## Directions for this task
All records, minus the pictures: write them out exactly.
Given records: Begin
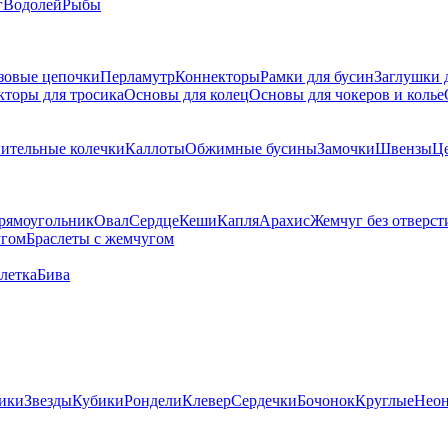
г
Водолей
Рыбы
зовые цепочки
Перламутр
Коннекторы
Рамки для бусин
Заглушки 
кторы для тросика
Основы для колец
Основы для чокеров и колье
ительные колечки
Каллоты
Обжимные бусины
Замочки
Швензы
Ц
рямоугольник
Овал
Сердце
Кеши
Капля
Арахис
Жемчуг без отверст
угом
Браслеты с жемчугом
летка
Бива
ики
Звезды
Кубики
Рондели
Клевер
Сердечки
Бочонок
Круглые
Нео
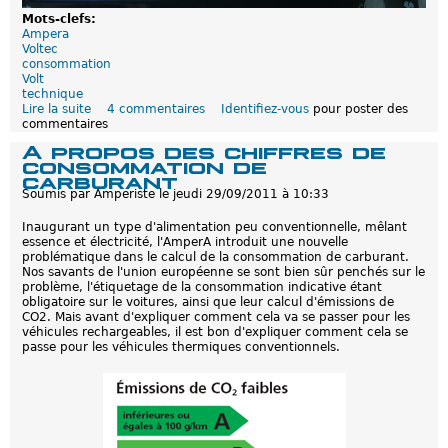
i
c
Mots-clefs:
i
Ampera
e
Voltec
l
consommation
s
Volt
d
technique
é
Lire la suite
d
4 commentaires
Identifiez-vous
pour poster des
f
commentaires
e
i
P
A propos des chiffres de
n
o
consommation de
i
u
carburant
t
r
Soumis par
Amperiste
le
jeudi 29/09/2011 à 10:33
i
q
f
u
Inaugurant un type d'alimentation peu conventionnelle, mêlant
s
o
essence et électricité, l'AmperA introduit une nouvelle
i
problématique dans le calcul de la consommation de carburant.
i
Nos savants de l'union européenne se sont bien sûr penchés sur le
l
problème, l'étiquetage de la consommation indicative étant
n
obligatoire sur le voitures, ainsi que leur calcul d'émissions de
e
CO2. Mais avant d'expliquer comment cela va se passer pour les
f
véhicules rechargeables, il est bon d'expliquer comment cela se
a
passe pour les véhicules thermiques conventionnels.
u
t
p
a
s
r
e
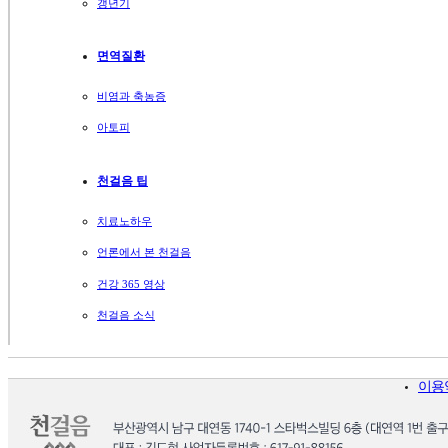
갱년기
면역질환
비염과 축농증
아토피
천걸음 팁
치료노하우
언론에서 본 천걸음
건강 365 영상
천걸음 소식
이용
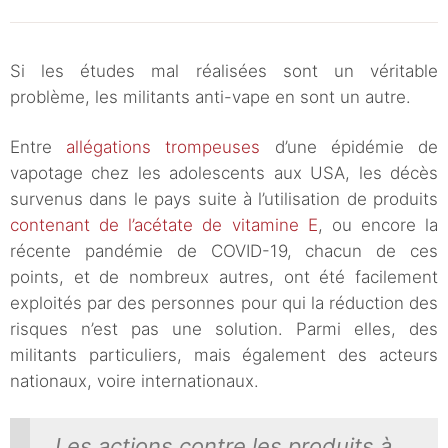
Si les études mal réalisées sont un véritable
problème, les militants anti-vape en sont un autre.
Entre
allégations trompeuses
d’une épidémie de
vapotage chez les adolescents aux USA, les décès
survenus dans le pays suite à l’utilisation de produits
contenant de l’acétate de vitamine E
, ou encore la
récente pandémie de COVID-19, chacun de ces
points, et de nombreux autres, ont été facilement
exploités par des personnes pour qui la réduction des
risques n’est pas une solution. Parmi elles, des
militants particuliers, mais également des acteurs
nationaux, voire internationaux.
Les actions contre les produits à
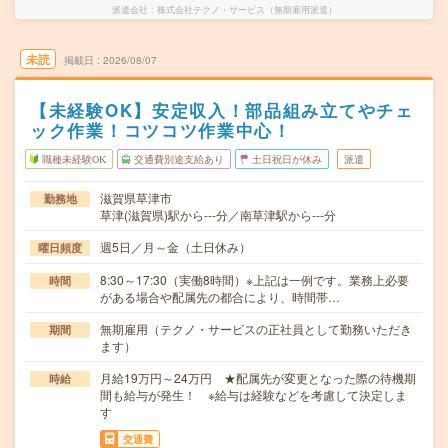
派遣会社
株式会社テクノ・サービス（無期雇用派遣）
未読
掲載日
2026/08/07
【未経験OK】安定収入！部品組み立てやチェ
ック作業！コツコツ作業中心！
職種未経験OK
交通費別途支給あり
土日祝日が休み
派遣
滋賀県草津市
勤務地
草津(滋賀県)駅から---分／南草津駅から---分
週5日／月～金（土日休み）
曜日頻度
8:30～17:30（実働8時間）※上記は一例です。業務上必要
時間
がある場合や配属先の都合により、時間帯…
無期雇用（テクノ・サービスの正社員として勤務いただき
期間
ます）
月給19万円～24万円 ★配属先が変更となった際の待機期
時給
間も給与が発生！ ※給与は経験などを考慮して決定しま
す
交通費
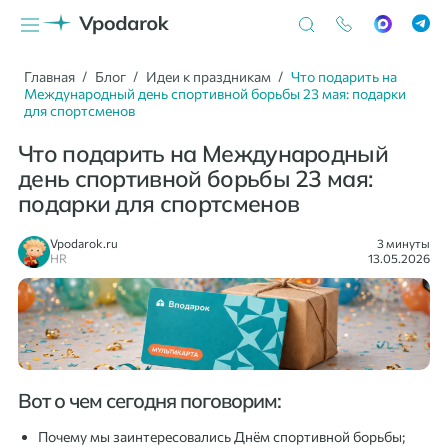
Главная
Блог
Идеи к праздникам
Что подарить на
Международный день спортивной борьбы 23 мая: подарки
для спортсменов
Что подарить на Международный
день спортивной борьбы 23 мая:
подарки для спортсменов
Vpodarok.ru
3 минуты
HR
13.05.2026
Вот о чем сегодня поговорим:
Почему мы заинтересовались Днём спортивной борьбы;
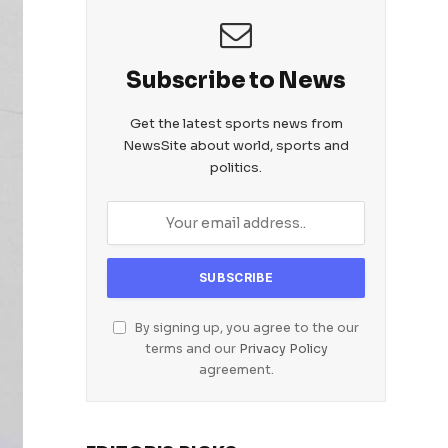
Subscribe to News
Get the latest sports news from
NewsSite about world, sports and
politics.
By signing up, you agree to the our
terms and our
Privacy Policy
agreement.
Given records: End
## Your solution
г
Водолей
Рыбы
зовые цепочки
Перламутр
Коннекторы
Рамки для бусин
Заглушки 
кторы для тросика
Основы для колец
Основы для чокеров и колье
ительные колечки
Каллоты
Обжимные бусины
Замочки
Швензы
Ц
рямоугольник
Овал
Сердце
Кеши
Капля
Арахис
Жемчуг без отверст
угом
Браслеты с жемчугом
летка
Бива
ики
Звезды
Кубики
Рондели
Клевер
Сердечки
Бочонок
Круглые
Нео
i
c
Mots-clefs:
i
Ampera
e
Voltec
l
consommation
s
Volt
d
technique
é
Lire la suite
d
4 commentaires
Identifiez-vous
pour poster des
f
commentaires
e
i
P
A propos des chiffres de
n
o
consommation de
i
u
carburant
t
r
Soumis par
Amperiste
le
jeudi 29/09/2011 à 10:33
i
q
f
u
Inaugurant un type d'alimentation peu conventionnelle, mêlant
s
o
essence et électricité, l'AmperA introduit une nouvelle
i
problématique dans le calcul de la consommation de carburant.
i
Nos savants de l'union européenne se sont bien sûr penchés sur le
l
problème, l'étiquetage de la consommation indicative étant
n
obligatoire sur le voitures, ainsi que leur calcul d'émissions de
e
CO2. Mais avant d'expliquer comment cela va se passer pour les
f
véhicules rechargeables, il est bon d'expliquer comment cela se
a
passe pour les véhicules thermiques conventionnels.
u
t
p
a
s
r
e
갱년기
면역질환
비염과 축농증
아토피
천걸음 팁
치료노하우
언론에서 본 천걸음
건강 365 영상
천걸음 소식
이용
Si les études mal réalisées sont un véritable
problème, les militants anti-vape en sont un autre.
Entre
allégations trompeuses
d’une épidémie de
vapotage chez les adolescents aux USA, les décès
survenus dans le pays suite à l’utilisation de produits
contenant de l’acétate de vitamine E
, ou encore la
récente pandémie de COVID-19, chacun de ces
points, et de nombreux autres, ont été facilement
exploités par des personnes pour qui la réduction des
risques n’est pas une solution. Parmi elles, des
militants particuliers, mais également des acteurs
nationaux, voire internationaux.
Les actions contre les produits à
派遣会社
株式会社テクノ・サービス（無期雇用派遣）
未読
掲載日
2026/08/07
【未経験OK】安定収入！部品組み立てやチェ
ック作業！コツコツ作業中心！
職種未経験OK
交通費別途支給あり
土日祝日が休み
派遣
滋賀県草津市
勤務地
草津(滋賀県)駅から---分／南草津駅から---分
週5日／月～金（土日休み）
曜日頻度
8:30～17:30（実働8時間）※上記は一例です。業務上必要
時間
がある場合や配属先の都合により、時間帯…
無期雇用（テクノ・サービスの正社員として勤務いただき
期間
ます）
月給19万円～24万円 ★配属先が変更となった際の待機期
時給
間も給与が発生！ ※給与は経験などを考慮して決定しま
す
交通費
Главная
Блог
Идеи к праздникам
Что подарить на
Международный день спортивной борьбы 23 мая: подарки
для спортсменов
Что подарить на Международный
день спортивной борьбы 23 мая:
подарки для спортсменов
Vpodarok.ru
3 минуты
HR
13.05.2026
Вот о чем сегодня поговорим:
Почему мы заинтересовались Днём спортивной борьбы;
Subscribe to News
Get the latest sports news from
NewsSite about world, sports and
politics.
By signing up, you agree to the our
terms and our
Privacy Policy
agreement.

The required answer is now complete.